=== Begin Enclosure ===

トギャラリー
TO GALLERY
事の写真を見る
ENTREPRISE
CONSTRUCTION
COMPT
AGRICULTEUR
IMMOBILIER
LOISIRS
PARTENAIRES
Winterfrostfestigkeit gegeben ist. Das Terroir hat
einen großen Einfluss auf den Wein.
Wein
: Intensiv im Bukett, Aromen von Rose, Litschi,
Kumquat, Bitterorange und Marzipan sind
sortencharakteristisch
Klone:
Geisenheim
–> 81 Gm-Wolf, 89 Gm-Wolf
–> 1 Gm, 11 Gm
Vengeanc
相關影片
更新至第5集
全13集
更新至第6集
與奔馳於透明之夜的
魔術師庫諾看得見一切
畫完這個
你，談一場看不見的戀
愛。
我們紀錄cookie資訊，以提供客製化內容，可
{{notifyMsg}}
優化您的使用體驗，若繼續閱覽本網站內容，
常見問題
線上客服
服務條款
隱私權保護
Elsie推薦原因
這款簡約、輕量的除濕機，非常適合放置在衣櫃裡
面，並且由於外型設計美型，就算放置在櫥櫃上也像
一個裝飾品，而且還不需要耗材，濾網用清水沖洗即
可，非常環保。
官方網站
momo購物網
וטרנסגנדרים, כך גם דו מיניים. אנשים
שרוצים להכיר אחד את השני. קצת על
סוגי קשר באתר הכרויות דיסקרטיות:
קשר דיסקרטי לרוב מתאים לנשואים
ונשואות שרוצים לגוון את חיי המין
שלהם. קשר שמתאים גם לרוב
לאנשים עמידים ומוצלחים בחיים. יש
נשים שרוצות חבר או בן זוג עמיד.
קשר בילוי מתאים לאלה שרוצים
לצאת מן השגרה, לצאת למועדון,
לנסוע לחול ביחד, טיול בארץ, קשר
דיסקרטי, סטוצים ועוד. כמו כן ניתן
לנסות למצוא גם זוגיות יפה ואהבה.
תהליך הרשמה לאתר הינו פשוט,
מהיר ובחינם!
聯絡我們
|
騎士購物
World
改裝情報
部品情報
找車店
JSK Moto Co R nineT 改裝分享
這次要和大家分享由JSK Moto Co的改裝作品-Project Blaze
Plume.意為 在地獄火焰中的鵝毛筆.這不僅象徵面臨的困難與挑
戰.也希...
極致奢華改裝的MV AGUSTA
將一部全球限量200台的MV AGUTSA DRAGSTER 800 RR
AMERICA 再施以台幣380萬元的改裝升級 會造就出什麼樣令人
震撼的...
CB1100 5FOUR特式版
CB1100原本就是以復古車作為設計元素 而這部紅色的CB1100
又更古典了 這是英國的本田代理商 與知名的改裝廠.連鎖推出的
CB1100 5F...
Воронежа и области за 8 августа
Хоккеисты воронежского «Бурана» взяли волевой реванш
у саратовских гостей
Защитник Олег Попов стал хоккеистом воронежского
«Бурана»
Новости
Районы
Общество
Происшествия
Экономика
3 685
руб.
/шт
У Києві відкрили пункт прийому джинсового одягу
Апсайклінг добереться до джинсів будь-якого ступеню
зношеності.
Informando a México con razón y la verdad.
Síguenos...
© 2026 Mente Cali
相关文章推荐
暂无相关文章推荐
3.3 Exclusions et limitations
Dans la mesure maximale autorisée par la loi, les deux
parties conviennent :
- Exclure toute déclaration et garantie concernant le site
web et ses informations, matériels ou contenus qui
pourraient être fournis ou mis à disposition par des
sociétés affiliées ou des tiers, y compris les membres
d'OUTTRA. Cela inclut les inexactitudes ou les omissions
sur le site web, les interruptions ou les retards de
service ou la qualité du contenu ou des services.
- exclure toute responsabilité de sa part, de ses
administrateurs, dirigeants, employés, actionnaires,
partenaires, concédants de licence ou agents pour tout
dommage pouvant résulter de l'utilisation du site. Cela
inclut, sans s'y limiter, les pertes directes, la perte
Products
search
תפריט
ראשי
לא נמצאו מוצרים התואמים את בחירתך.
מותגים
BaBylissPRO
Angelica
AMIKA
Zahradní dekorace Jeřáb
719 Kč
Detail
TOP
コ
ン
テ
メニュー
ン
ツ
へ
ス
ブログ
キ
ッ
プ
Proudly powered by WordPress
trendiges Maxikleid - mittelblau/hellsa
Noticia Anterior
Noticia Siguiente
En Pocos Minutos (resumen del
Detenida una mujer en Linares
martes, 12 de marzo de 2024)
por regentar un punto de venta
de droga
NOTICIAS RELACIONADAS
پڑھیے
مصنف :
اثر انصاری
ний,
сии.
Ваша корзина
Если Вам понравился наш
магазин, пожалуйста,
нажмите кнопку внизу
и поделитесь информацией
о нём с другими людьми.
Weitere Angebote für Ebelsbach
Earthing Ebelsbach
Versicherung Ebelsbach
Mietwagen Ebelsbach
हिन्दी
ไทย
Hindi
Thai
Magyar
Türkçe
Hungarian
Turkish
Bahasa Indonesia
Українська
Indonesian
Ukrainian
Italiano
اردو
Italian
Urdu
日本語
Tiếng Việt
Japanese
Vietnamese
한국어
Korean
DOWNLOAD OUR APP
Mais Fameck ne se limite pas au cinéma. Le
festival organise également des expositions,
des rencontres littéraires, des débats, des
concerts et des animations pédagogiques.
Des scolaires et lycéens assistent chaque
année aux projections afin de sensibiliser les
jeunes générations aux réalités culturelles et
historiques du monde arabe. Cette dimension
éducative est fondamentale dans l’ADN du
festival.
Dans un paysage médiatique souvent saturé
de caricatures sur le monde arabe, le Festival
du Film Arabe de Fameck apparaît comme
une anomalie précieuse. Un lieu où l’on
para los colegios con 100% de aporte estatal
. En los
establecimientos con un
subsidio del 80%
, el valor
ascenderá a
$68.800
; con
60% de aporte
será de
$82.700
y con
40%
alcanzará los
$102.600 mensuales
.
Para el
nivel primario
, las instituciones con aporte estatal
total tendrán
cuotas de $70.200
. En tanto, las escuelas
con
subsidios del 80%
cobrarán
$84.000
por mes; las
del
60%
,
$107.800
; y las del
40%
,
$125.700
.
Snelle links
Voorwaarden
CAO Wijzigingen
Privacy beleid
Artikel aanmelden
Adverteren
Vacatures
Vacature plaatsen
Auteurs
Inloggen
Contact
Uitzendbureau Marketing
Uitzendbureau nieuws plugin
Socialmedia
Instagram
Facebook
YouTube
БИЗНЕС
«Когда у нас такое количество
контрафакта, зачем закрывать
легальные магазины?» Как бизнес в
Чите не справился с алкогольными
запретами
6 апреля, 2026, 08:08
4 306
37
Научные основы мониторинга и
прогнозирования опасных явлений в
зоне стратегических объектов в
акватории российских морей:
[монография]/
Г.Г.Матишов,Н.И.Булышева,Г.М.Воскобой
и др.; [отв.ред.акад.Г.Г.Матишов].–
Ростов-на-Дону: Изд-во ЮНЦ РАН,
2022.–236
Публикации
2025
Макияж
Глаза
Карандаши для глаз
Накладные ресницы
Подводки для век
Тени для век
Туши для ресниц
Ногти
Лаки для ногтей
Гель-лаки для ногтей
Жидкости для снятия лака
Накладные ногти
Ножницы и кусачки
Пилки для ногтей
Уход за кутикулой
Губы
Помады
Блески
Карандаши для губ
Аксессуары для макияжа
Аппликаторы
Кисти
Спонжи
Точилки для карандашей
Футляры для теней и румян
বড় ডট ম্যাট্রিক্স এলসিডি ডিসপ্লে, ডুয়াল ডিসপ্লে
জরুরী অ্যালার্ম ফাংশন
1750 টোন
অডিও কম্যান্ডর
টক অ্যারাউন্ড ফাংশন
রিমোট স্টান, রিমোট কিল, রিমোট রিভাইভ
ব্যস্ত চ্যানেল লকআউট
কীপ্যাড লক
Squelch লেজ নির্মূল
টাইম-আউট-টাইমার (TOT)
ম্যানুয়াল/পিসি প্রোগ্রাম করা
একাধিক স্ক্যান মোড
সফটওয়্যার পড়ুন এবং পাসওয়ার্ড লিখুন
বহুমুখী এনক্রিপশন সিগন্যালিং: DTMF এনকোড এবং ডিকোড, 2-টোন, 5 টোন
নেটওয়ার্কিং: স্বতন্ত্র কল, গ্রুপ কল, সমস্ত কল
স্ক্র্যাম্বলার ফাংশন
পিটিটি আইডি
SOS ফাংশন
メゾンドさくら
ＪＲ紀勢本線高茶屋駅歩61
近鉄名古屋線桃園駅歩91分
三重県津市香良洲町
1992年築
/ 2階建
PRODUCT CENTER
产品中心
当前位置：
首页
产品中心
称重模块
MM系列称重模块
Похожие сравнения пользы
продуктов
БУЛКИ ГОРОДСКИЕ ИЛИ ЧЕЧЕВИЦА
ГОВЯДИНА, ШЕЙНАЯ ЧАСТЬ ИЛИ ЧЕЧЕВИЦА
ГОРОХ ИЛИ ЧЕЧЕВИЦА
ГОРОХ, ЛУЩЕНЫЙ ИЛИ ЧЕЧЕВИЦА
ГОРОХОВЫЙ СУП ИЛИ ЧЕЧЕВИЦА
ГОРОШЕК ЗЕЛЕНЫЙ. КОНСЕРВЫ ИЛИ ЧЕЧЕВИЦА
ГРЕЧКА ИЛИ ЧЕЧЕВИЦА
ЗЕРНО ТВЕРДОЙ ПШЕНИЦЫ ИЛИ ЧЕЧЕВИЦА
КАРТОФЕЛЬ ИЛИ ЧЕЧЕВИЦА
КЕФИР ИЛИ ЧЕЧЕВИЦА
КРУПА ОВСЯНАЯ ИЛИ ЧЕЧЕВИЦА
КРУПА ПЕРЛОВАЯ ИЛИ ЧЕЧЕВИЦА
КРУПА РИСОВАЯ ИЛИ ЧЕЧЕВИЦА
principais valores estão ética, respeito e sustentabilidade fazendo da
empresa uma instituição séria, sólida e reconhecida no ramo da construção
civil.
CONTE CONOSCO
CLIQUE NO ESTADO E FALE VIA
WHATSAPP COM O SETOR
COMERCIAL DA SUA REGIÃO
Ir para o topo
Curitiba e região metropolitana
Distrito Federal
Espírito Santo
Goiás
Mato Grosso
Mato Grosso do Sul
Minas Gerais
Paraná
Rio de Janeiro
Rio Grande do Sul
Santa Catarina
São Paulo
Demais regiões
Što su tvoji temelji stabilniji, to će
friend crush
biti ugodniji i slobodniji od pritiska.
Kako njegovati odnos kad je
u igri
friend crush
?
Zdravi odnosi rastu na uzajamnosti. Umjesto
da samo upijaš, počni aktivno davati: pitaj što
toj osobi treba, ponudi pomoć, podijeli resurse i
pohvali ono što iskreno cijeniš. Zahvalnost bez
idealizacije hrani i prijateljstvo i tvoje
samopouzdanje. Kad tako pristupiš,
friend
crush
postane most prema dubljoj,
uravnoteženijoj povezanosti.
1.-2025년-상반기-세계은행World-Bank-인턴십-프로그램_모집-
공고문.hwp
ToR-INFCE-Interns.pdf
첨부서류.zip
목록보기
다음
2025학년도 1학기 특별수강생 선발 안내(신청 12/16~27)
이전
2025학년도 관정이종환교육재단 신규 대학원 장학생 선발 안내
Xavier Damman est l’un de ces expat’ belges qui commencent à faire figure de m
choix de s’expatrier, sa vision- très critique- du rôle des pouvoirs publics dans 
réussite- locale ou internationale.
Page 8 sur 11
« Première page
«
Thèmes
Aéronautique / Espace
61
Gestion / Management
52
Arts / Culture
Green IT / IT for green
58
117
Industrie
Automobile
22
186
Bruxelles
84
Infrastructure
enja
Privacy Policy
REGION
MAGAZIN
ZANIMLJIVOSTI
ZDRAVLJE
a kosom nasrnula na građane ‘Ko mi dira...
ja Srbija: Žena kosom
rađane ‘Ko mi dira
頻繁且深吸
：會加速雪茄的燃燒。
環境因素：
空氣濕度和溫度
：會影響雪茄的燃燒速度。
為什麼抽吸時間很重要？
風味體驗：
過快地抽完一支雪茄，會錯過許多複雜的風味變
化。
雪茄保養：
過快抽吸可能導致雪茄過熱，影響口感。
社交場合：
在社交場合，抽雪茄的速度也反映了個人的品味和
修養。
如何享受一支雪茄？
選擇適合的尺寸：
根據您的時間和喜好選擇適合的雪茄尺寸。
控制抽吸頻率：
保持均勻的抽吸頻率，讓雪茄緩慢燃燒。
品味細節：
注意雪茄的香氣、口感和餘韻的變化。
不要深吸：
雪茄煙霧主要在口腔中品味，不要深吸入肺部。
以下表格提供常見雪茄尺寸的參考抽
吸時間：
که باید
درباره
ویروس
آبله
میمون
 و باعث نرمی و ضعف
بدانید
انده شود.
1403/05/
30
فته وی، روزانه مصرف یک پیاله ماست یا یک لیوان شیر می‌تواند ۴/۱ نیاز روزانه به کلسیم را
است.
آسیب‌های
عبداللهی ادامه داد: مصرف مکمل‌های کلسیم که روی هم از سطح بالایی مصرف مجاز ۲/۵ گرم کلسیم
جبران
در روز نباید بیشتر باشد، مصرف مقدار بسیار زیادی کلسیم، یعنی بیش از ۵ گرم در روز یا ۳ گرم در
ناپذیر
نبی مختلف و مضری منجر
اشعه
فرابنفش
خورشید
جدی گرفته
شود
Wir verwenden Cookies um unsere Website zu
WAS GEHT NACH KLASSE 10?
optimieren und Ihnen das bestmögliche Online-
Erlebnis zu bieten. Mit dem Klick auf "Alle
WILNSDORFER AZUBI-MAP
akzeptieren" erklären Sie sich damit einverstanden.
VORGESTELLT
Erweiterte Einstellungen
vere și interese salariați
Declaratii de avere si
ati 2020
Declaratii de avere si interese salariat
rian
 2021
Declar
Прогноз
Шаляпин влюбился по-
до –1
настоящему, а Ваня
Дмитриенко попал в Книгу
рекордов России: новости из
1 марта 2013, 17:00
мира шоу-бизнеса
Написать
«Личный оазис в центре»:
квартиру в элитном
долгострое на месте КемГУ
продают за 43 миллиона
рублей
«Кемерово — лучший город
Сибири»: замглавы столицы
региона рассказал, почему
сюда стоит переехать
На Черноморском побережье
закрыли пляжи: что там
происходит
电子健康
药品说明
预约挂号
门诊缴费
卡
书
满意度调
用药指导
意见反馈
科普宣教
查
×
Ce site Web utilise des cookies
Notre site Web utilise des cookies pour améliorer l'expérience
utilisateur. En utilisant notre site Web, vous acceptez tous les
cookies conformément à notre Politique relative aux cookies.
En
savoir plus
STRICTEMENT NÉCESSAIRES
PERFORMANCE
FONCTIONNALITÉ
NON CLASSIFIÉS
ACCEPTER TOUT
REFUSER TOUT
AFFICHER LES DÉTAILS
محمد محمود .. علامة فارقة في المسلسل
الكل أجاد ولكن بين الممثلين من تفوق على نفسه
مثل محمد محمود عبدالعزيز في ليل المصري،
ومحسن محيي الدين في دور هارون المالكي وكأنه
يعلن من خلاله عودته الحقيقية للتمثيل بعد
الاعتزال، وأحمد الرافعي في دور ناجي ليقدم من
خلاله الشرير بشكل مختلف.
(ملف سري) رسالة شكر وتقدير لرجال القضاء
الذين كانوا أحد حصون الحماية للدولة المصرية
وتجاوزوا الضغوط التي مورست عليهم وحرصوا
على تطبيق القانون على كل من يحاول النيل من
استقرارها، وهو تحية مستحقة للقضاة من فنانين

=== End Enclosure ===

* _TASK STATEMENT_:
Copy out the material word for word, from its very start through the line containing "JSK Moto Co R nineT 改裝分享", with both ends included.

* _OUTPUT OF THE TASK_:
トギャラリー
TO GALLERY
事の写真を見る
ENTREPRISE
CONSTRUCTION
COMPT
AGRICULTEUR
IMMOBILIER
LOISIRS
PARTENAIRES
Winterfrostfestigkeit gegeben ist. Das Terroir hat
einen großen Einfluss auf den Wein.
Wein
: Intensiv im Bukett, Aromen von Rose, Litschi,
Kumquat, Bitterorange und Marzipan sind
sortencharakteristisch
Klone:
Geisenheim
–> 81 Gm-Wolf, 89 Gm-Wolf
–> 1 Gm, 11 Gm
Vengeanc
相關影片
更新至第5集
全13集
更新至第6集
與奔馳於透明之夜的
魔術師庫諾看得見一切
畫完這個
你，談一場看不見的戀
愛。
我們紀錄cookie資訊，以提供客製化內容，可
{{notifyMsg}}
優化您的使用體驗，若繼續閱覽本網站內容，
常見問題
線上客服
服務條款
隱私權保護
Elsie推薦原因
這款簡約、輕量的除濕機，非常適合放置在衣櫃裡
面，並且由於外型設計美型，就算放置在櫥櫃上也像
一個裝飾品，而且還不需要耗材，濾網用清水沖洗即
可，非常環保。
官方網站
momo購物網
וטרנסגנדרים, כך גם דו מיניים. אנשים
שרוצים להכיר אחד את השני. קצת על
סוגי קשר באתר הכרויות דיסקרטיות:
קשר דיסקרטי לרוב מתאים לנשואים
ונשואות שרוצים לגוון את חיי המין
שלהם. קשר שמתאים גם לרוב
לאנשים עמידים ומוצלחים בחיים. יש
נשים שרוצות חבר או בן זוג עמיד.
קשר בילוי מתאים לאלה שרוצים
לצאת מן השגרה, לצאת למועדון,
לנסוע לחול ביחד, טיול בארץ, קשר
דיסקרטי, סטוצים ועוד. כמו כן ניתן
לנסות למצוא גם זוגיות יפה ואהבה.
תהליך הרשמה לאתר הינו פשוט,
מהיר ובחינם!
聯絡我們
|
騎士購物
World
改裝情報
部品情報
找車店
JSK Moto Co R nineT 改裝分享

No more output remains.